# Introduction to Distributed Computing

## Feng Li

### Central University of Finance and Economics

### [feng.li@cufe.edu.cn](feng.li@cufe.edu.cn)
### Course home page: [https://feng.li/distcomp](https://feng.li/distcomp)

# Why Distributed Systems

- Moore’s law suited us well for the past decades.

- But building bigger and bigger single servers (like IBM supercomputer) is no longer necessarily the best solution to large-scale problems in industry.

- An alternative that has gained popularity is to tie together many low-end/commodity machines together as a single functional **distributed system**.


# Distributed Computing is Eveywhere 


![Search](./figures/eg1.png)

![Stocks](./figures/eg2.png)

![image](./figures/eg3.png)

# The performance of distributed systems


- A high-end machine with four I/O channels each having a throughput of 100 MB/sec will require three hours to read a 4 TB data set! 
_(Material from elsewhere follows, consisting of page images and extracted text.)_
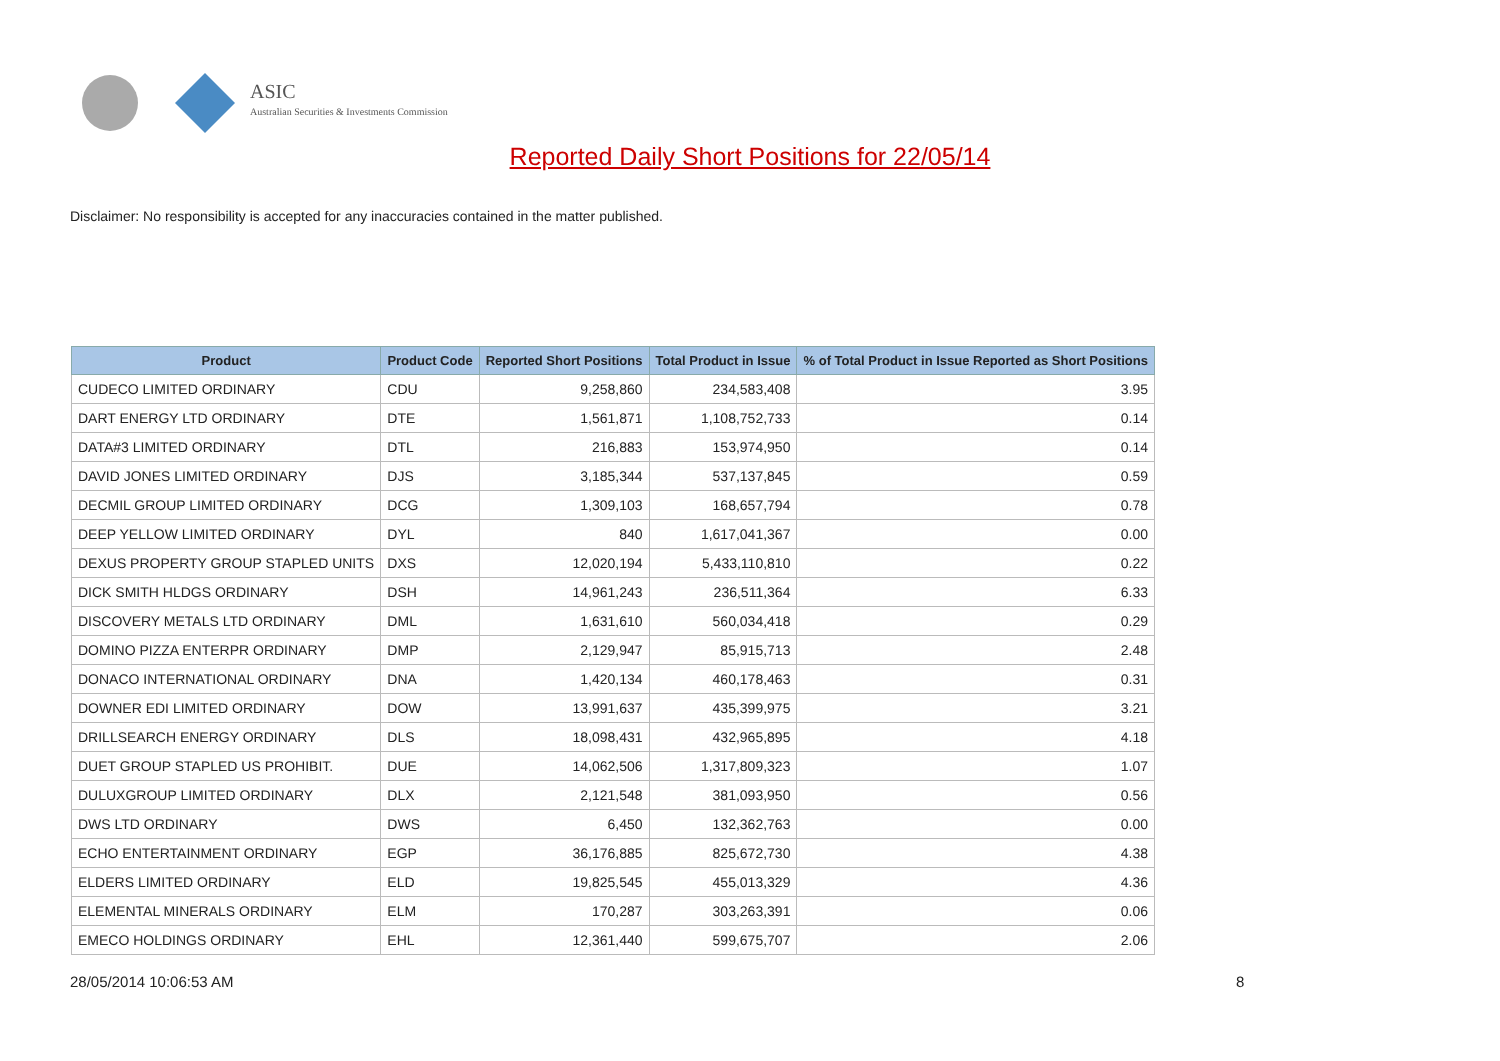ASIC
Australian Securities & Investments Commission
Reported Daily Short Positions for 22/05/14
Disclaimer: No responsibility is accepted for any inaccuracies contained in the matter published.
| Product | Product Code | Reported Short Positions | Total Product in Issue | % of Total Product in Issue Reported as Short Positions |
| --- | --- | --- | --- | --- |
| CUDECO LIMITED ORDINARY | CDU | 9,258,860 | 234,583,408 | 3.95 |
| DART ENERGY LTD ORDINARY | DTE | 1,561,871 | 1,108,752,733 | 0.14 |
| DATA#3 LIMITED ORDINARY | DTL | 216,883 | 153,974,950 | 0.14 |
| DAVID JONES LIMITED ORDINARY | DJS | 3,185,344 | 537,137,845 | 0.59 |
| DECMIL GROUP LIMITED ORDINARY | DCG | 1,309,103 | 168,657,794 | 0.78 |
| DEEP YELLOW LIMITED ORDINARY | DYL | 840 | 1,617,041,367 | 0.00 |
| DEXUS PROPERTY GROUP STAPLED UNITS | DXS | 12,020,194 | 5,433,110,810 | 0.22 |
| DICK SMITH HLDGS ORDINARY | DSH | 14,961,243 | 236,511,364 | 6.33 |
| DISCOVERY METALS LTD ORDINARY | DML | 1,631,610 | 560,034,418 | 0.29 |
| DOMINO PIZZA ENTERPR ORDINARY | DMP | 2,129,947 | 85,915,713 | 2.48 |
| DONACO INTERNATIONAL ORDINARY | DNA | 1,420,134 | 460,178,463 | 0.31 |
| DOWNER EDI LIMITED ORDINARY | DOW | 13,991,637 | 435,399,975 | 3.21 |
| DRILLSEARCH ENERGY ORDINARY | DLS | 18,098,431 | 432,965,895 | 4.18 |
| DUET GROUP STAPLED US PROHIBIT. | DUE | 14,062,506 | 1,317,809,323 | 1.07 |
| DULUXGROUP LIMITED ORDINARY | DLX | 2,121,548 | 381,093,950 | 0.56 |
| DWS LTD ORDINARY | DWS | 6,450 | 132,362,763 | 0.00 |
| ECHO ENTERTAINMENT ORDINARY | EGP | 36,176,885 | 825,672,730 | 4.38 |
| ELDERS LIMITED ORDINARY | ELD | 19,825,545 | 455,013,329 | 4.36 |
| ELEMENTAL MINERALS ORDINARY | ELM | 170,287 | 303,263,391 | 0.06 |
| EMECO HOLDINGS ORDINARY | EHL | 12,361,440 | 599,675,707 | 2.06 |
28/05/2014 10:06:53 AM 8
- With a distributed system, this same data set will be divided into smaller (typically 64 MB) blocks that are spread among many machines in the cluster via the **Distributed File System**.

# The _move-code-to-data_ philosophy

- The traditional supercomputer requires repeat transmissions of data between clients and servers. This works fine for computationally intensive work, but for data-intensive processing, the size of data becomes too large to be moved around easily. 
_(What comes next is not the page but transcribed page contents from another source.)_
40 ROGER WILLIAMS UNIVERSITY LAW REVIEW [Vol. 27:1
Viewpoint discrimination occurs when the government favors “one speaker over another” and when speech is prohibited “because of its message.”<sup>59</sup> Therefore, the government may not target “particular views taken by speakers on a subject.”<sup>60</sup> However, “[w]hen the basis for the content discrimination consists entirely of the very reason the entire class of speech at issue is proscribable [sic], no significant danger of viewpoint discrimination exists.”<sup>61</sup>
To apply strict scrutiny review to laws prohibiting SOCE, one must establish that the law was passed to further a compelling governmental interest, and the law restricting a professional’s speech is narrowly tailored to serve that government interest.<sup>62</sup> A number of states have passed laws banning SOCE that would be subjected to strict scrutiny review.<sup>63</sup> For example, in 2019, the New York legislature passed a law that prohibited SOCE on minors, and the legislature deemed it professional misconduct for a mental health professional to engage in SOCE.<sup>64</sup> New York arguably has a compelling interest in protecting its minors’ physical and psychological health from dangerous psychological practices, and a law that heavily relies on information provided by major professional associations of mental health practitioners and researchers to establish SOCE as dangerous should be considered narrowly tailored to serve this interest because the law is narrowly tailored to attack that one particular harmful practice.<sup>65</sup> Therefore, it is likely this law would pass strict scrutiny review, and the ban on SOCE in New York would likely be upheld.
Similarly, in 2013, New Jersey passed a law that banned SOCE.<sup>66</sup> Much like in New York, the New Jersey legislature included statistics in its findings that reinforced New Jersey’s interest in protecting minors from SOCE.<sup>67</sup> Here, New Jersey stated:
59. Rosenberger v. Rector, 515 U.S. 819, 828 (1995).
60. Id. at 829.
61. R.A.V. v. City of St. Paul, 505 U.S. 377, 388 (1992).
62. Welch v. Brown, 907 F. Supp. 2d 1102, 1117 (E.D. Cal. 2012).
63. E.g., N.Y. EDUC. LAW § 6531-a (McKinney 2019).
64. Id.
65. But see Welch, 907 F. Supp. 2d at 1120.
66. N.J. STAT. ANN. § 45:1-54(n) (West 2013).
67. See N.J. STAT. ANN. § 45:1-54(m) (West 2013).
- A distributed systems focuses on **moving code to data**. 

- The clients send only the programs to be executed, and these programs are usually small.

- More importantly, data are broken up and distributed across the cluster, and as much as possible, computation on a piece of data takes place on the same machine where that piece of data resides.
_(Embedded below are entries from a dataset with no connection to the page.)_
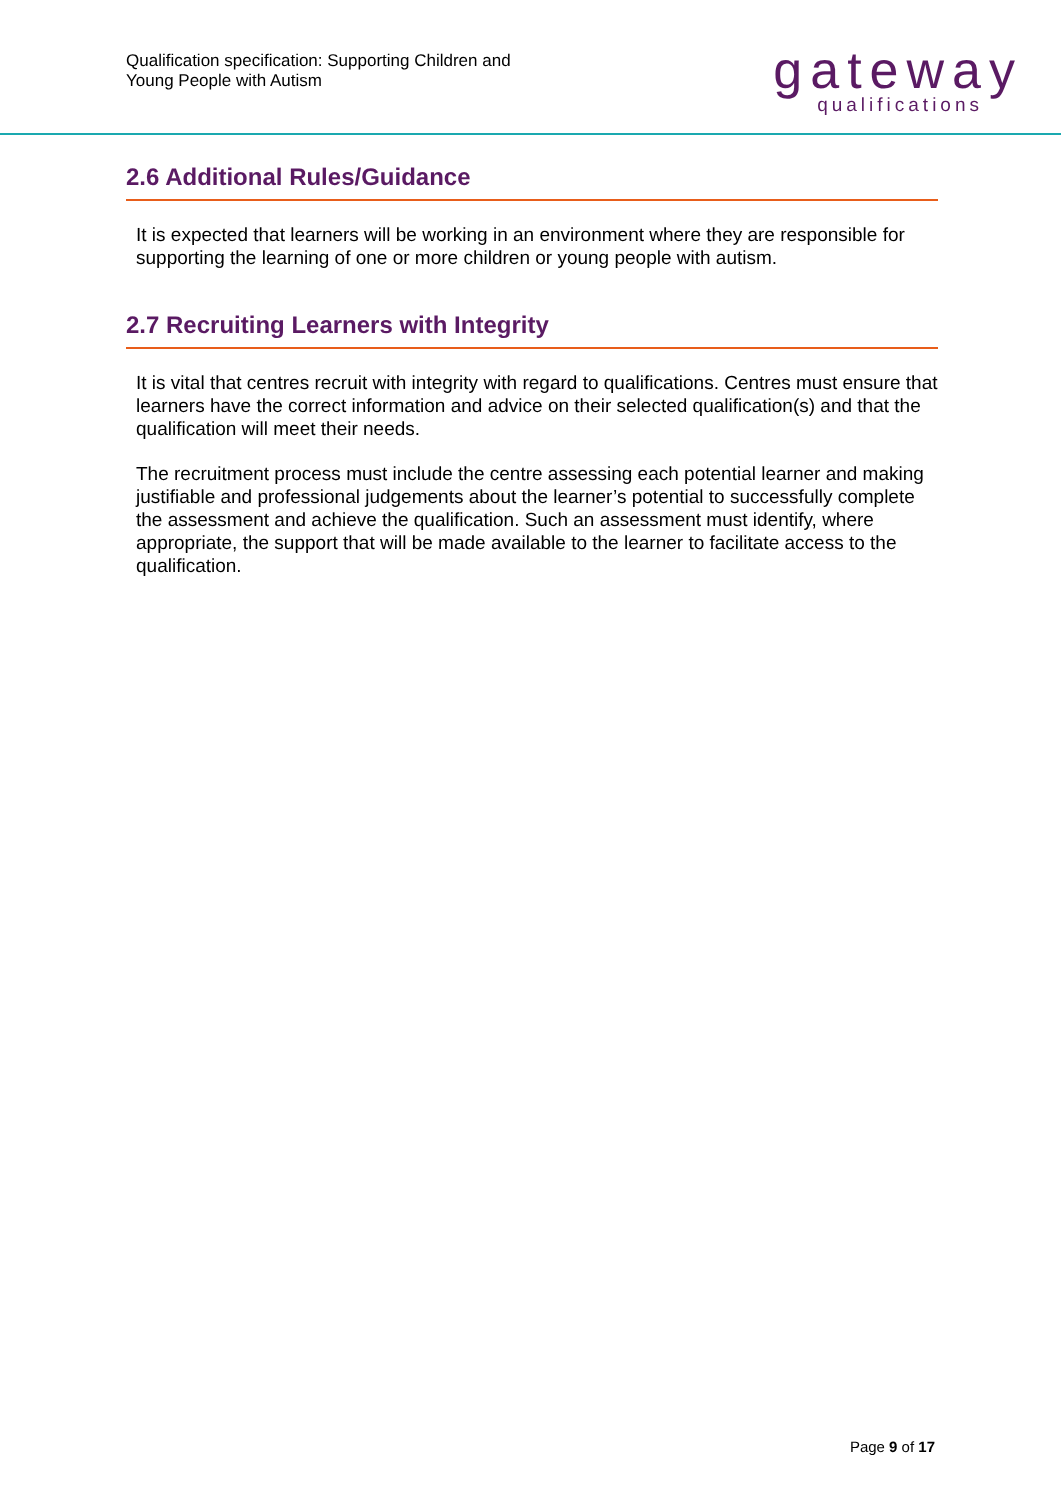Qualification specification: Supporting Children and
Young People with Autism
gateway
qualifications
2.6 Additional Rules/Guidance
It is expected that learners will be working in an environment where they are responsible for supporting the learning of one or more children or young people with autism.
2.7 Recruiting Learners with Integrity
It is vital that centres recruit with integrity with regard to qualifications. Centres must ensure that learners have the correct information and advice on their selected qualification(s) and that the qualification will meet their needs.
The recruitment process must include the centre assessing each potential learner and making justifiable and professional judgements about the learner’s potential to successfully complete the assessment and achieve the qualification. Such an assessment must identify, where appropriate, the support that will be made available to the learner to facilitate access to the qualification.
Page 9 of 17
- The whole process is known as **MapReduce**.

# The ecosystem for distributed computing

![image](./figures/hadoop_ecosystem.png)

# What is Hadoop?

- Hadoop is a platform that provides both distributed storage and computational capabilities.

- Hadoop is a distributed master-slave architecture consists of the **Hadoop Distributed File System (HDFS)** for storage and **MapReduce** for computational capabilities.

# A Brief History of Hadoop

- Hadoop was created by Doug Cutting.

- At the time Google had published papers that described its novel distributed filesystem, the Google File System ( GFS ), and MapReduce, a computational framework for parallel processing.

- The successful implementation of these papers’ concepts resulted in the Hadoop project.

- Who use Hadoop?

    - Facebook uses Hadoop, Hive, and HB ase for data warehousing and real-time application serving.
    - Twitter uses Hadoop, Pig, and HB ase for data analysis, visualization, social graph analysis, and machine learning.
    - Yahoo! uses Hadoop for data analytics, machine learning, search ranking, email antispam, ad optimization...
    - eBay, Samsung, Rackspace, J.P. Morgan, Groupon, LinkedIn, AOL , Last.fm...

**But we (statisticians, financial analysts) are not yet there!**

--- and we should!

![hadoop-architecture](./figures/hadoop-architecture.png)

# Core Hadoop components: HDFS 

- HDFS is the storage component of Hadoop

- It’s a distributed file system.
- Logical representation of the components in HDFS : the **NameNode** and the **DataNode**.

- HDFS replicates files for a configured number of times, is tolerant of both software and hardware failure, and automatically re-replicates data blocks on nodes that have failed.

- HDFS isn’t designed to work well with random reads over small files due to its optimization for sustained throughput.

![mapreduce](./figures/hdfs.png)

# Core Hadoop components: MapReduce


- MapReduce is a batch-based, distributed computing framework.
- It allows you to parallelize work over a large amount of raw data.
- This type of work, which could take days or longer using conventional serial programming techniques, can be reduced down to minutes using MapReduce on a Hadoop cluster.
- MapReduce allows the programmer to focus on addressing business needs, rather than getting tangled up in distributed system complications.
- MapReduce doesn’t lend itself to use cases that need real-time data access.




![mapreduce](./figures/mapreduce-architecture.png)